What to do: Please return each line of the entries below that contains the string "Hodonínsku", matching case exactly.

Saved data entries

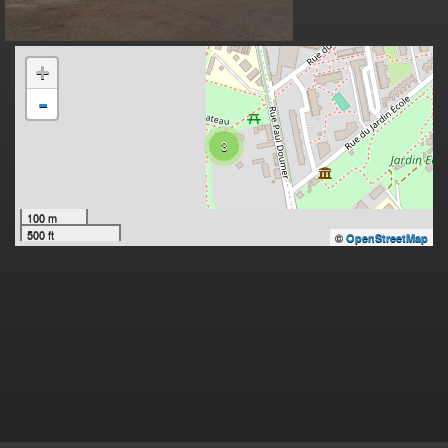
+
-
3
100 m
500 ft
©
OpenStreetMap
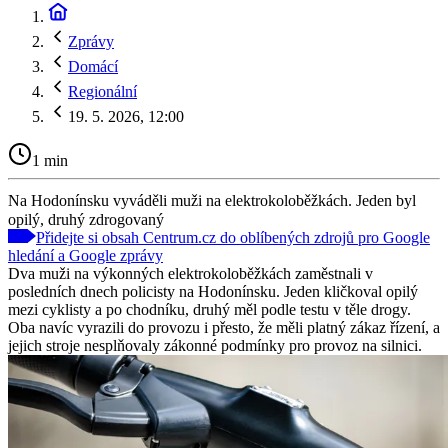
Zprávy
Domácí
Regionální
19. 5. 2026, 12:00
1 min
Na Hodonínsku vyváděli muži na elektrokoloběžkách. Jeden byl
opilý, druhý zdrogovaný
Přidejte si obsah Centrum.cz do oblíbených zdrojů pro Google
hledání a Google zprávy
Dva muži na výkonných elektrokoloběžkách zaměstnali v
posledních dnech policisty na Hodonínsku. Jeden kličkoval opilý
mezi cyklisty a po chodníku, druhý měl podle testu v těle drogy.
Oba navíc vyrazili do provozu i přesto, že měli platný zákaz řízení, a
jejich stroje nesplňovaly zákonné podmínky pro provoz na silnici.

--

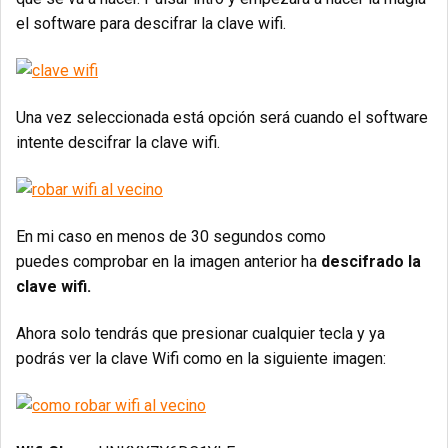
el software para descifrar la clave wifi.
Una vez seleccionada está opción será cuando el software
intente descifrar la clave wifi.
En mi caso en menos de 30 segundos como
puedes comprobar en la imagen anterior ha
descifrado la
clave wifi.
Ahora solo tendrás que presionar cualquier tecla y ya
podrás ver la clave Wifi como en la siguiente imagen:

Solution for this exercise:
Na Hodonínsku vyváděli muži na elektrokoloběžkách. Jeden byl
posledních dnech policisty na Hodonínsku. Jeden kličkoval opilý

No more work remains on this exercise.